AECOM, a well-known architectural and engineering firm that is building up a development business in the Twin Cities, has a more ambitious plan. It would build a terrace that would step down from Kellogg Boulevard across the railroad tracks and Shepard Road, to the river. Towers would rise above the terrace, which would have parking ramps below.
Renderings show a waterfall, amphitheater and river promenade. All of that is pitched for the first phase.
The two tall office towers in the renderings would be in later phases. The office towers in the most ambitious plan are 30 and 24 stories. A more scaled-down rendering has them at 12 and 20 stories above Kellogg.
The AECOM proposal calls for 1.2 million square feet of office space, 300 apartments, 150 hotel rooms and 60 condos above 1,500 parking stalls. But experts doubt it can happen.

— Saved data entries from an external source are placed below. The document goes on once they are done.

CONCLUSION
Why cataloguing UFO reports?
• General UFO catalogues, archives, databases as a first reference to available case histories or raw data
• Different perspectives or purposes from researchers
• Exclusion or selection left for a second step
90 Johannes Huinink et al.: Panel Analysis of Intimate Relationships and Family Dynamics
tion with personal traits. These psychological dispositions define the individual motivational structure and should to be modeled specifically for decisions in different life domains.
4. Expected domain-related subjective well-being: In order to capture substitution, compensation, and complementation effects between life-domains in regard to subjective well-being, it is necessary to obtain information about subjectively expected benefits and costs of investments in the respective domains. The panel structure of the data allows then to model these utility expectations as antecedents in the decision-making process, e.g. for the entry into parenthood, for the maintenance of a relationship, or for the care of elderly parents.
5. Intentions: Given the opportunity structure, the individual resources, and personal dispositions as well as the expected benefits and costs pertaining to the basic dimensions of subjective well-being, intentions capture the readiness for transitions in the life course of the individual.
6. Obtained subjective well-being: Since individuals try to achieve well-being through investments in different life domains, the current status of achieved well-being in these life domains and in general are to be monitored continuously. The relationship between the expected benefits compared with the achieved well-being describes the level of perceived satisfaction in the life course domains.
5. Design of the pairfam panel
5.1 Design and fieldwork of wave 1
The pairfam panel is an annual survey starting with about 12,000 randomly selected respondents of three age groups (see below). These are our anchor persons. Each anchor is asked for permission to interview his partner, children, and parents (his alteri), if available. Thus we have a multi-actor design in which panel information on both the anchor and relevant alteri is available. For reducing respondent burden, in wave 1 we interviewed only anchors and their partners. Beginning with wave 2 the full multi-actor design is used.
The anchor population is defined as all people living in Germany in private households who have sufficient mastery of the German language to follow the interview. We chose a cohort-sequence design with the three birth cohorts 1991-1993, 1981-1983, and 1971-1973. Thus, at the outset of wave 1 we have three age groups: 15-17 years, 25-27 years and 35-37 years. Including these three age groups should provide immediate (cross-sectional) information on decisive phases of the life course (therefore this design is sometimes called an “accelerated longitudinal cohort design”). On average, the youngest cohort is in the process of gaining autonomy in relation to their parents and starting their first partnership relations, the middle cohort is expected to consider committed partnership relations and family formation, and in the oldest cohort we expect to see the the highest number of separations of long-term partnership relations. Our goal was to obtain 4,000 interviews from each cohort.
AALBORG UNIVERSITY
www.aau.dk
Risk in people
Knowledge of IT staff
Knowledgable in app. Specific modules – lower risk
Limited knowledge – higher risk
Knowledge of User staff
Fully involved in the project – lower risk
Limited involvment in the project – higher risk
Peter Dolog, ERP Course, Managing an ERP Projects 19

The project would consist of a single large parking garage along and below the bluff face, with four towers above. A pedestrian cap would extend across the rail line and Shepherd Rd between the towers and the river.
As currently proposed, Phase I would include a hotel and condo tower, and an apartment tower, each with retail in the base, and a segment of the parking ramp and cap. Phases II & III would each extend the parking ramp and cap, and would each include an office tower with retail in the base.
If built, these towers would be the first new high-rises in Saint Paul since 2000, and they would likely be the tallest buildings built in Saint Paul since the late 1980s.